# Counterfactual prediction with machine learning, sales data

I have a dataset from a supermarket with around 10 thousand products. The data has daily quantities and prices and discount information (whether the product had a discount and the size of the discount in that given day). This store usually has long discount periods for products (sometimes longer than a month). Almost all products have a discount at some point during the year.

My objective is to at promotions/discounts and see whether it was good or bad for the product. The way I'm approaching this is estimating a flexible machine learning model (I'm using a gradient boosted trees) to predict the quantity sold on a given day:

$$q = F(brand, price, discount) + \varepsilon$$

(I include many other variables such as the weather, flexible dummies for times, trend, characteristics of the product, lagged (one month before) values of price and quantity, etc)

When a product had a discount that day, my counterfactual is predicted with

$$\hat{q}_{counterfactual} = F(brand, price, discount=0)$$

And then the impact of the discount is estimated by the difference between the actual observed value and this counterfactual prediction

$$q - \hat{q}_{counterfactual}$$

1) I make sure the model has a high accuracy in general and then in both the non discount period and the discount period.

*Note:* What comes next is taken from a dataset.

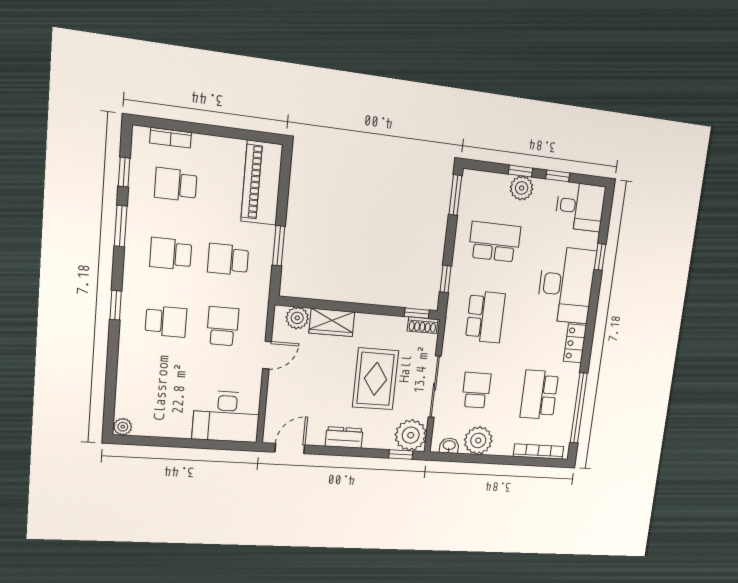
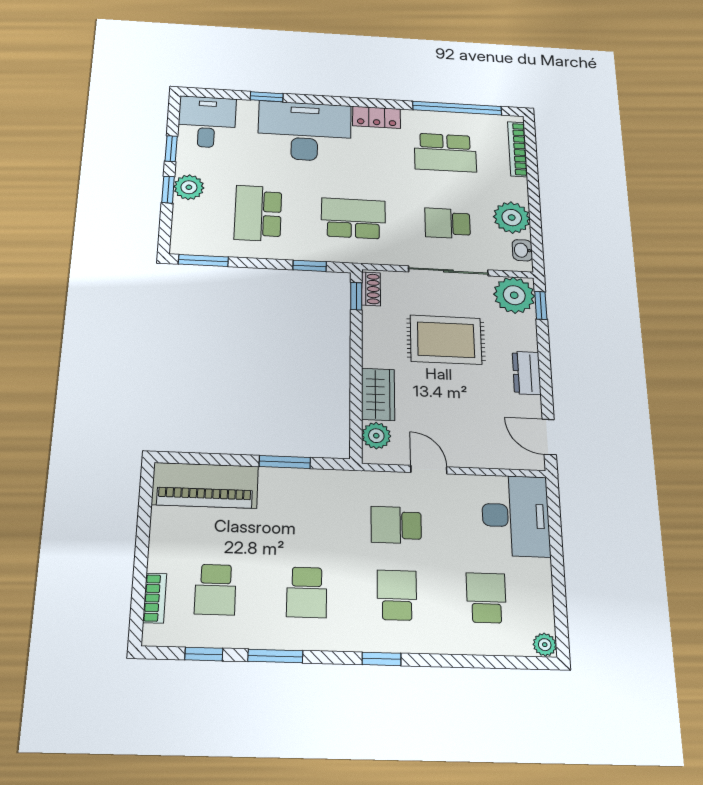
school desk: (228, 260) -> (486, 598), moved, turned 180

I'm aware of the general problem of any counterfactual prediction: $$cov(discount, \varepsilon) \neq 0$$, but the hope is that having a flexible enough model will take away from that covariance $$\varepsilon$$. My more pressing concern is that machine learning models might not be consistent for the estimation of partial effects and hence turning off the discount might not give me a good enough proxy of the counterfactual effect. Any ideas on how to approach this?
$$q - \hat{q}_{counterfactual}$$
Would it make more sense to estimate it as the difference between the two predictions, one with $$discount=1$$ and the other with $$discount=0$$?
$$\hat{q} - \hat{q}_{counterfactual}$$